Lesetext:
Auslaufbucht und Auslaufbauwerk zwischen Markkleeberger See und Kleiner Pleiße
Hier wird die Auslaufbucht des Markkleeberger Sees zur Kleinen Pleiße angelegt.
Die Umfahrung des Uferwegs im Bereich der Baustelle.
Seit 1. Juni 2011 wird zwischen Kleiner Pleiße und Markkleeberger See die Auslaufbucht errichtet, über die künftig das Überschusswasser vom Störmthaler bzw. Markkleeberger See abgeleitet wird. Die Baumaßnahme umfasst das Anlegen molenartiger Bauwerke zum Schutz vor Sedimenteintrag in den Auslaufbereich sowie die Böschungssicherung der westlich und östlich angrenzenden Uferbereiche. Die beiden zu errichtenden Molen werden ca. 25 Meter lang und schließen an die Böschungen neben dem geplanten Auslaufbauwerk an. Die Molenbauwerke werden durch Steinschüttung aus Wasserbausteinen (35 bis 100 cm Durchmesser) hergestellt. Die Molenkrone wird 2 Meter breit. Damit ergibt sich eine maximale Höhe der Steinschüttungen im Bereich des Molenkopfes von knapp 3 Metern.

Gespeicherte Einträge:
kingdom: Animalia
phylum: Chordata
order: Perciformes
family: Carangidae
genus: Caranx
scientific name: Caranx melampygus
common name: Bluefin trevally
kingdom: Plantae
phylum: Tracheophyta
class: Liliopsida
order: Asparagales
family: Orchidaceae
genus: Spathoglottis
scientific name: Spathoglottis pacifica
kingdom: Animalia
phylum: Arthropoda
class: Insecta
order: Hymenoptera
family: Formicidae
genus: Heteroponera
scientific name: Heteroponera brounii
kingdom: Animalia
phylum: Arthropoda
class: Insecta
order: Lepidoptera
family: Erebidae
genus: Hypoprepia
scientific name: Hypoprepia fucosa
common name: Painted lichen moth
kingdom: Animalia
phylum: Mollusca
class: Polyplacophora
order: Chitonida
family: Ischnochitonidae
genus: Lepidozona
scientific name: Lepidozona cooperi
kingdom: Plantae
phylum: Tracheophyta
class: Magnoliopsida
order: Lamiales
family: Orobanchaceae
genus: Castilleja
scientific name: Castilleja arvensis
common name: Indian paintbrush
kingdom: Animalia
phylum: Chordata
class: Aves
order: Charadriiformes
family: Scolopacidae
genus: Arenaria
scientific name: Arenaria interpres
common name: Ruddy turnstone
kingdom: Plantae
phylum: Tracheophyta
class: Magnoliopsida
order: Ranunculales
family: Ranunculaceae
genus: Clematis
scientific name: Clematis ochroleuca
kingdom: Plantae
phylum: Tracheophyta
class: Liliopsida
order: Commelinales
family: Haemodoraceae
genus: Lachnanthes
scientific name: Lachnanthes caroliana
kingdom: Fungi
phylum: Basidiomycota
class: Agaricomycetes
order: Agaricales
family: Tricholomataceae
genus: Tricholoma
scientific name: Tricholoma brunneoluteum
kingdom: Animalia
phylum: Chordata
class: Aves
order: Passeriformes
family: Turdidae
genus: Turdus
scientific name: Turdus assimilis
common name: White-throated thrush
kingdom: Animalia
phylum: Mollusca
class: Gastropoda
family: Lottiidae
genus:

Aufgaben und Übungen:
A: Schreiben Sie aus dem Text über die Auslaufbucht am Markkleeberger See den Abschnitt ab, der mit den Worten „Die Umfahrung des“ beginnt und mit „knapp 3 Metern.“ endet.
B: Beantworten Sie anhand des Textes über die Auslaufbucht am Markkleeberger See folgende Fragen:
(i) Seit welchem Datum wird die Auslaufbucht errichtet?
(ii) Wie lang werden die beiden Molen ungefähr?
(iii) Wie breit wird die Molenkrone?
C: Führen Sie den Text über die Auslaufbucht am Markkleeberger See im Anschluss an seinen letzten Satz weiter.
Die Zeilen werden für die Bearbeitung nicht benötigt.

Lösungen:
A:
Die Umfahrung des Uferwegs im Bereich der Baustelle.
Seit 1. Juni 2011 wird zwischen Kleiner Pleiße und Markkleeberger See die Auslaufbucht errichtet, über die künftig das Überschusswasser vom Störmthaler bzw. Markkleeberger See abgeleitet wird. Die Baumaßnahme umfasst das Anlegen molenartiger Bauwerke zum Schutz vor Sedimenteintrag in den Auslaufbereich sowie die Böschungssicherung der westlich und östlich angrenzenden Uferbereiche. Die beiden zu errichtenden Molen werden ca. 25 Meter lang und schließen an die Böschungen neben dem geplanten Auslaufbauwerk an. Die Molenbauwerke werden durch Steinschüttung aus Wasserbausteinen (35 bis 100 cm Durchmesser) hergestellt. Die Molenkrone wird 2 Meter breit. Damit ergibt sich eine maximale Höhe der Steinschüttungen im Bereich des Molenkopfes von knapp 3 Metern.

B:
(i) Seit dem 1. Juni 2011.
(ii) Ungefähr 25 Meter.
(iii) 2 Meter.

C:
Eine während der Bauzeit (bis voraussichtlich Ende August 2011) erforderliche Spundwand dient als Baugrubensicherung für das Herstellen des künftigen Auslaufbauwerkes, das im Anschluss an diese Maßnahme ab Herbst dieses Jahres errichtet wird.
Im unmittelbaren Baustellenbereich befinden sich die öffentlichen Straßen „Franz-Etzold-Straße“
und „An der Pleiße“ sowie der Badestrand an der Seepromenade. Hier kann es wegen der Bauausführung
zu vorübergehenden Einschränkungen bzw. Lärmbelästigungen kommen. Für die Nutzer des Uferrundweges
wurde eine Umfahrungsmöglichkeit im Bereich Baustelle gebaut.
Die Lausitzer und Mitteldeutsche Braunkohlen-Verwaltungsgesellschaft (LMBV) bittet in ihrer
Eigenschaft als Bauherr die Anwohner und die Besucher am Ostufer des Markkleeberger
Sees um Verständnis für die Folgen der Baumaßnahmen.